In this sense, the work of Alicia Adamerivich is more than surreal. It is closer to a metaphysical dimension, as de Chirico once described it, namely as an attempt to find timeless forms pulling archetypes from an ancestral subconscious of images to poetically evoke and simply participate in the mystery of nature, rather than describe it.
Despite this, the artist denies any intentional reference or inspiration from this kind of source. Interestingly but perhaps unsurprisingly, Adamerovich’s drawings sometimes echo forms and symbolic figures we could find in some rare medieval books and manuscripts of alchemy: the artist attempts to engage the secret order of things, the sublime she has been able to perceive in nature since she was a child. She does this through the physical tool of painting and its power to visualize, evoke and imagine the abstract realm, beyond the material or rational description of reality.
These considerations on her approach lead me to acknowledge some similarities with artists of the Transcendental Painting Group, such as Agnes Pelton.

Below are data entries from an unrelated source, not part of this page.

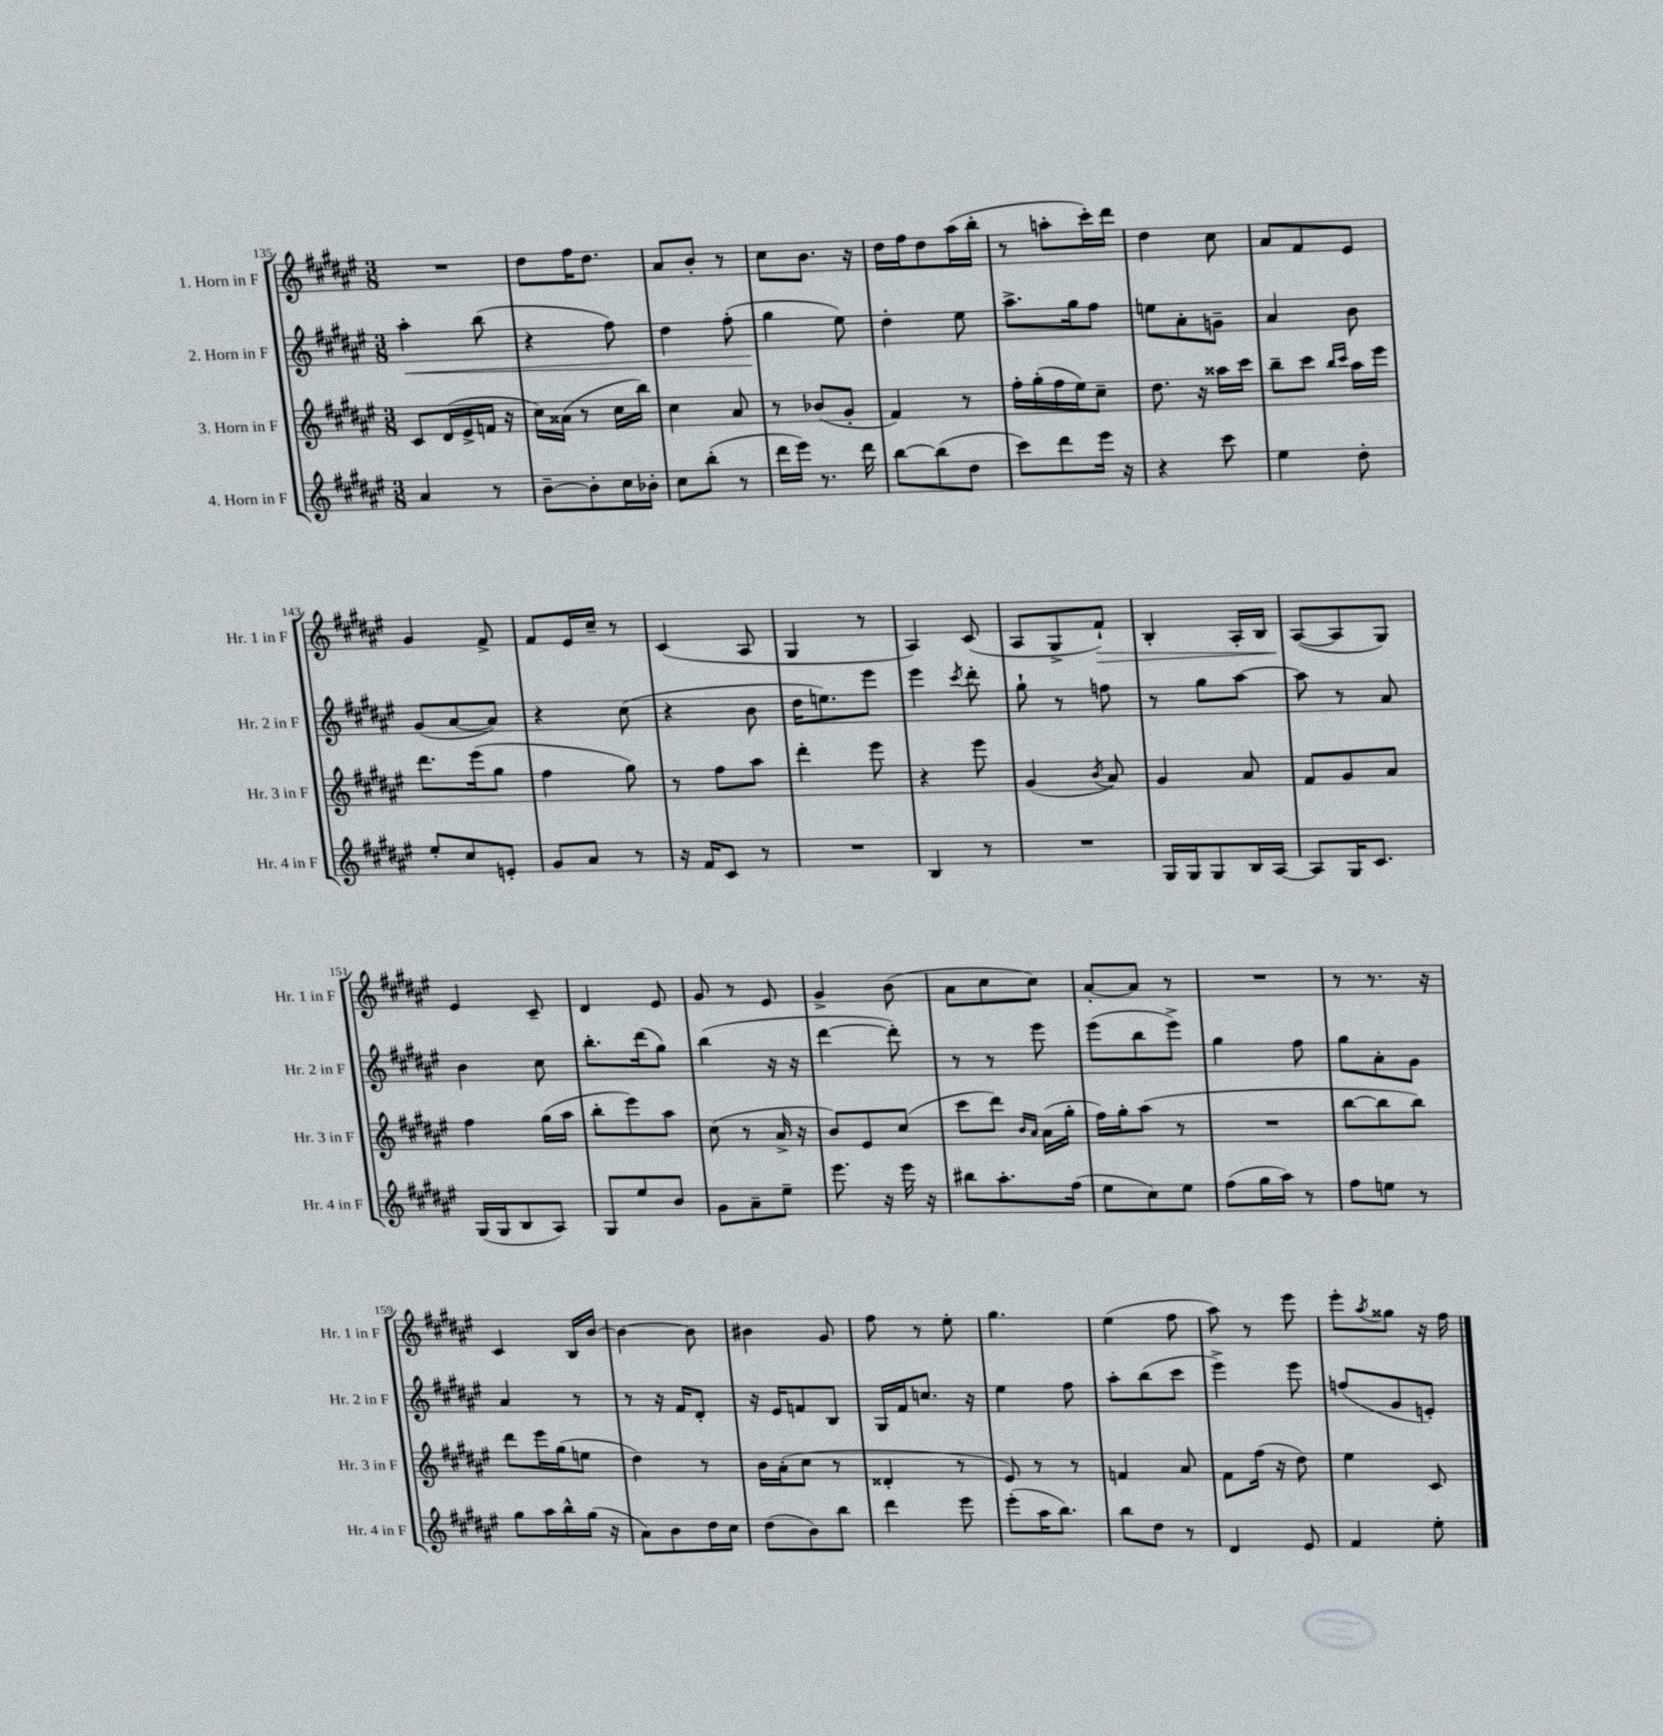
<<
\new StaffGroup <<
\new Staff = "s0" \with { instrumentName = "1. Horn in F" shortInstrumentName = "Hr. 1 in F" } {
    \clef treble \key fis \major \numericTimeSignature \time 3/8
    R4. |
    dis''8 fis''16 dis''8. |
    ais'8 b'8-. r8 |
    cis''8 b'8. r16 |
    dis''16 fis''16 dis''8 ais''16( b''16-. |
    r8 a''8-. cis'''16-.) dis'''16 |
    dis''4 cis''8 |
    ais'8 fis'8 eis'8 |
    gis'4 fis'8-> |
    fis'8 eis'16 cis''16-- r8 |
    cis'4( ais8 |
    gis4 r8 |
    ais4) cis'8( |
    ais8 gis8-> fis'8-!\>) |
    b4-. ais16-. b16 |
    ais8~\!( ais8 gis8) |
    eis'4 cis'8-- |
    dis'4 eis'8 |
    gis'8 r8 eis'8 |
    gis'4-> b'8( |
    ais'8 cis''8 cis''8) |
    ais'8~-. ais'8 r8 |
    R4. |
    r8 r8. r16 |
    cis'4 b16 b'16~ |
    b'4~ b'8 |
    bis'4 gis'8 |
    fis''8 r8 eis''8-. |
    gis''4. |
    eis''4( fis''8 |
    ais''8) r8 eis'''8 |
    eis'''8-. \acciaccatura { ais''8 } gisis''8 r16 fis''16 \bar "|." |
}
\new Staff = "s1" \with { instrumentName = "2. Horn in F" shortInstrumentName = "Hr. 2 in F" } {
    \clef treble \key fis \major \numericTimeSignature \time 3/8
    ais''4-.\< b''8( |
    r4 fis''8) |
    dis''4 fis''8-.( |
    gis''4\! eis''8) |
    dis''4-. eis''8 |
    ais''8.-> gis''16 fis''8 |
    e''8 ais'8-. g'8-- |
    ais'4 b'8 |
    gis'8( ais'8~ ais'8) |
    r4 cis''8( |
    r4 b'8 |
    dis''16 e''8.) eis'''8 |
    eis'''4 \acciaccatura { cis'''8 } dis'''8-. |
    gis''8-! r8 f''8 |
    r8 gis''8 ais''8~ |
    ais''8 r8 ais'8 |
    b'4 cis''8 |
    b''8.-. dis'''16( gis''8) |
    b''4( r16 r16 |
    dis'''4~ dis'''8-.) |
    r8 r8 eis'''8 |
    eis'''8( b''8 eis'''8->) |
    gis''4 fis''8 |
    gis''8 ais'8-. gis'8 |
    ais'4 r8 |
    r8 r16 fis'16 dis'8-. |
    r16 eis'16 f'8 b8 |
    gis16 fis'16 c''8. r16 |
    eis''4 fis''8 |
    ais''8-. b''8( cis'''8 |
    eis'''4->) eis'''8 |
    f''8( gis'8 e'8-.) \bar "|." |
}
\new Staff = "s2" \with { instrumentName = "3. Horn in F" shortInstrumentName = "Hr. 3 in F" } {
    \clef treble \key fis \major \numericTimeSignature \time 3/8
    cis'8 dis'16( eis'16-> f'16 r16 |
    cis''16) aisis'16( r8 cis''16 b''16) |
    cis''4 ais'8 |
    r8 bes'8( gis'8-. |
    fis'4) r8 |
    fis''16-. gis''16-.( fis''16 eis''16) cis''8-- |
    dis''8. r16 aisis''16 cis'''16 |
    b''8-- cis'''8 \grace { b''16 cis'''16 } ais''16 eis'''16 |
    dis'''8. eis'''16( gis''8 |
    fis''4 gis''8) |
    r8 fis''8 ais''8 |
    dis'''4-. eis'''8 |
    r4 eis'''8 |
    gis'4( \acciaccatura { b'8 } ais'8) |
    gis'4 ais'8 |
    fis'8 gis'8 ais'8 |
    fis''4 gis''16( ais''16 |
    b''8-. eis'''8) ais''8 |
    cis''8( r8 ais'16-> r16 |
    b'8) eis'8 cis''8( |
    cis'''8 dis'''8) \grace { b'16 ais'16 } ais'16( gis''16-. |
    fis''16) gis''16-. ais''8( r8 |
    R4. |
    b''8~ b''8 b''8) |
    dis'''8 eis'''16 gis''16( e''8 |
    dis''4) r8 |
    b'16 ais'16-.( cis''8 r8 |
    disis'4-. r8 |
    eis'8) r8 r8 |
    f'4 ais'8 |
    fis'8 fis''16( r16 dis''8) |
    eis''4 cis'8 \bar "|." |
}
\new Staff = "s3" \with { instrumentName = "4. Horn in F" shortInstrumentName = "Hr. 4 in F" } {
    \clef treble \key fis \major \numericTimeSignature \time 3/8
    ais'4 r8 |
    b'8~-- b'8-. cis''16 bes'16-. |
    cis''8 b''8-.( r8 |
    dis'''16 eis'''16) r8. dis'''16 |
    b''8~ b''8( dis''8 |
    cis'''8) dis'''8 eis'''16 r16 |
    r4 cis'''8 |
    eis''4 dis''8-. |
    eis''8-. cis''8 e'8-. |
    gis'8 ais'8 r8 |
    r16 fis'16 cis'8 r8 |
    R4. |
    b4 r8 |
    R4. |
    gis16 gis16 gis8 b16 ais16~ |
    ais8 gis16 cis'8. |
    gis16( gis16 b8 ais8) |
    gis8 eis''8 b'8 |
    gis'8 ais'8-- eis''8-- |
    eis'''8. r16 eis'''16 r16 |
    bis''8 ais''8.-. fis''16( |
    eis''8 cis''8) eis''8 |
    fis''8( gis''16 ais''16) r8 |
    fis''8 e''8 r8 |
    gis''8 ais''16 b''16-^ gis''16( r16 |
    ais'8) b'8 dis''16 cis''16 |
    dis''8( b'8) b''8 |
    dis'''4 eis'''8 |
    eis'''8-.( ais''16 b''8.) |
    b''8 dis''8 r8 |
    dis'4 eis'8 |
    fis'4 eis''8-. \bar "|." |
}
>>
>>
\layout { \context { \Score currentBarNumber = #135 } }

Adamerovich explores a spiritually heightened form of abstraction by employing free-wheeling imagery drawn from both nature, and its imprint of ancestral symbolism on a collective unconscious.
Her use of nocturnal and gloomy palettes, combined with the increasingly dramatic contrast of light and darkness, emphasise the mystery of something happening; she captures a moment suspended in time and space, allowing the viewers to simply abandon themselves in the mystery of the light radiating at different energy levels and shimmering in between the visible spectrum.
Layer after layer, the artist morphs colour with a specific mood in works which eventually deny any narrational intent: they are rather intended as “vessels of seeking”, suggesting an open-ended and plural reading of the reality that surrounds us.
What the artist seems to encourage, in fact, is not some secret spiritual sensibility or message, but rather an alternative and heightened human experience of nature that is able to connect and capture all of its glory.
Immersed in evocative atmospheres suspended between sunrise and sunset, beginning and end, her scenes are characterized by an aura of illumination, or perhaps hallucination. In the crescendo and decrescendo of colour and light, the image ‘descends’ into the invisible, outlining an epiphany of nature that reveals itself beyond our conventionally constructed perception.
In her use of light, the artist also reveals a deep inspiration from movies, or theater, as she looks for intensified visions that try to talk to our mythopoetic perception of reality. As she explains, she also uses light as a way to create drama in the scene, turning it into a potential battlefield between contrasting forces: the bright and the dim, the static and the breathing, the crafted and organically shaped… the power of nature and flora, against an anthropocene which here seems to have been already extinct.
Lately, Ademerovich has been exploring more audaciously with textures, sculpturally building the paintings using wax, sand and pumice on the surfaces. This recent evolution further reinforces the impression that the artist has first and foremost a plastic imprint to image-making, as she always tries to shape out the surrounding nature by identifying the essential structure and form. Pastels are the latest addition to the artist’s practice, which have allowed her to further develop a dense overlaying of colours, lights and contrasts, matter and antimatter.
Moving across different mediums, Adamerovich succeeds in visualizing an alternative ecosystem where all things living are interconnected, united in some holistic universal order, transcending any linguistic or scientific attempt to describe and classify nature as something separate.